SHILLONG: In protest against the failure of the State Government to complete the task assigned by the National Green Tribunal (NGT) on the transportation of the extracted coal, the State Co-ordination Committee of Coal Owners’, Miners’ and Dealers’ Forum has called a dawn-to-dusk bandh across the State on August 6.
“We are unhappy with the failure of the Government committee under the Chairmanship of Director of Mines R.P. Marak to complete its task as directed by the Tribunal,” the forum said in a statement on Sunday, while adding that they were left with no option but to call the bandh on August 6 throughout the State as a mark of protest against the State Government’s inaction on the issue.
Emergency services, milk men, media, people attending patients in hospitals will be exempted from the purview of the bandh, the forum said.
The forum also took strong exception to the government’s report to the NGT that quantification of the extracted coal could not be done owing to dysfunctional coal weighing machines.
It may be mentioned that on June 9 the NGT, while enforcing a complete ban on mining activities in Meghalaya constituted a committee comprising of officials from the Mining Department, Directorate of Mineral Resources (DMR) and State Pollution Control Board to assess the quantity of extracted coal for transportation.
The NGT constituted the committee to assess the quantity of extracted coal and regulate its transportation.
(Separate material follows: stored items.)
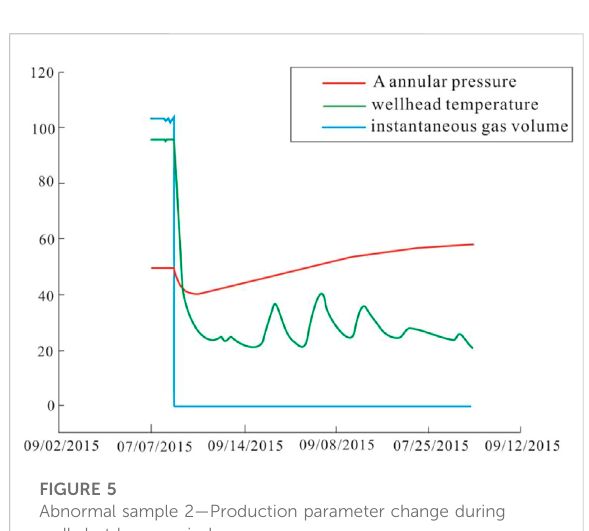
FIGURE 5 Abnormal sample 2 — Production parameter change during well shutdown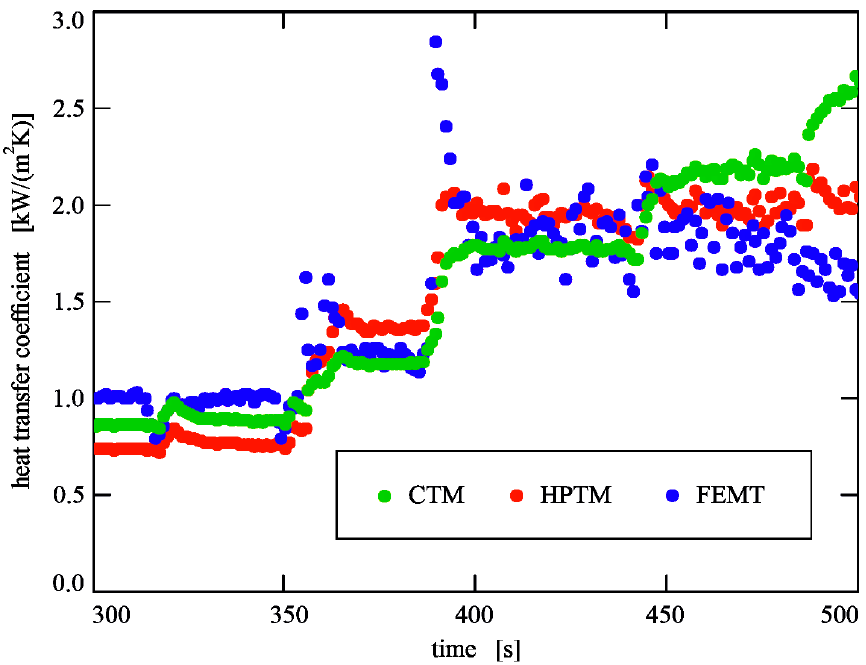
Figure 13. Heat transfer coefficient versus time, the distance from the mini-channel inlet x = 0.0306 m; other experimental parameters are listed in Table 1.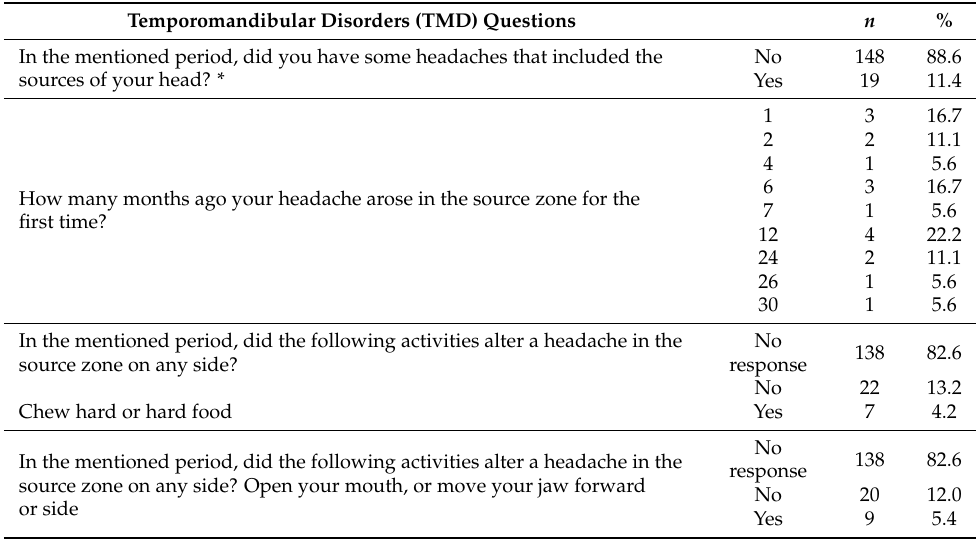
Table 2. Frequency of responses to TMD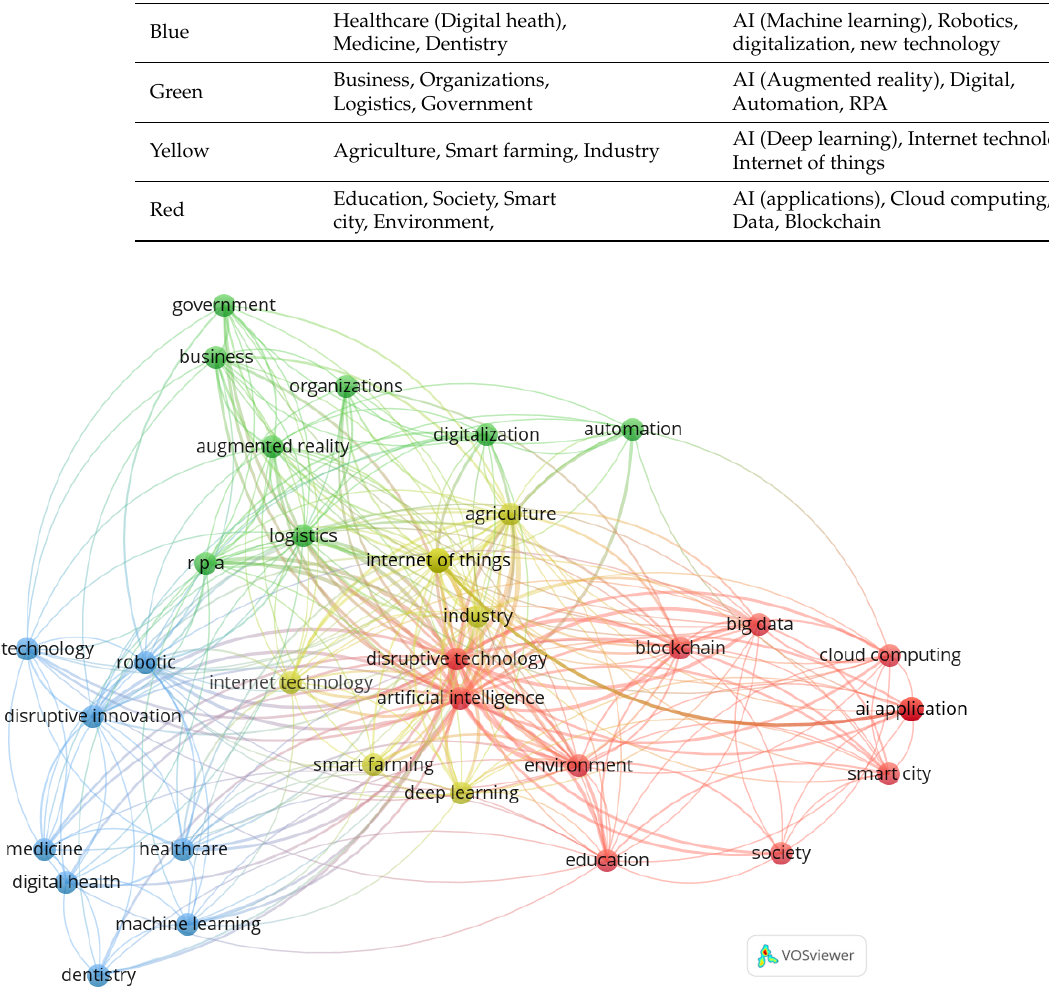
Figure 5. VOSViewer network map and clusters for technologies and impacted sectors. Based on the network map generated by VOSViewer (Figure 5) and the density vis- key domains were extracted. The results are stored in Table 2. Table 2. Cluster identification and domain- and technology-related keywords. Cluster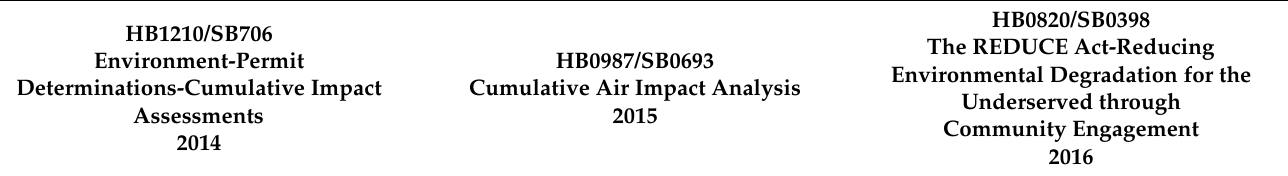
Table 1. Evolution of proposed cumulative impacts legislation in Maryland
The NGT during its hearing on August 1 had expressed strong reservation over the failure of the committee and decided to constitute a new committee after scrapping the earlier committee headed by Meghalaya Director of Mines, R.P. Marak.
The furum, meanwhile, also stated that the coal miners, through their learned counsels, had argued in the NGT Special Circuit Bench, Eastern Zone held in Shillong that the NGT constituted committee and the state government had overlooked into several aspects of the earlier order passed by it.
During the last hearing on August 1, the National Green Tribunal (NGT) refused to lift the ban on rat-hole coal mining in Meghalaya, saying that it could not permit economic interests to gain preference over the right to life.
The next hearing on the three applications will be held in Shillong on October 7 and 8.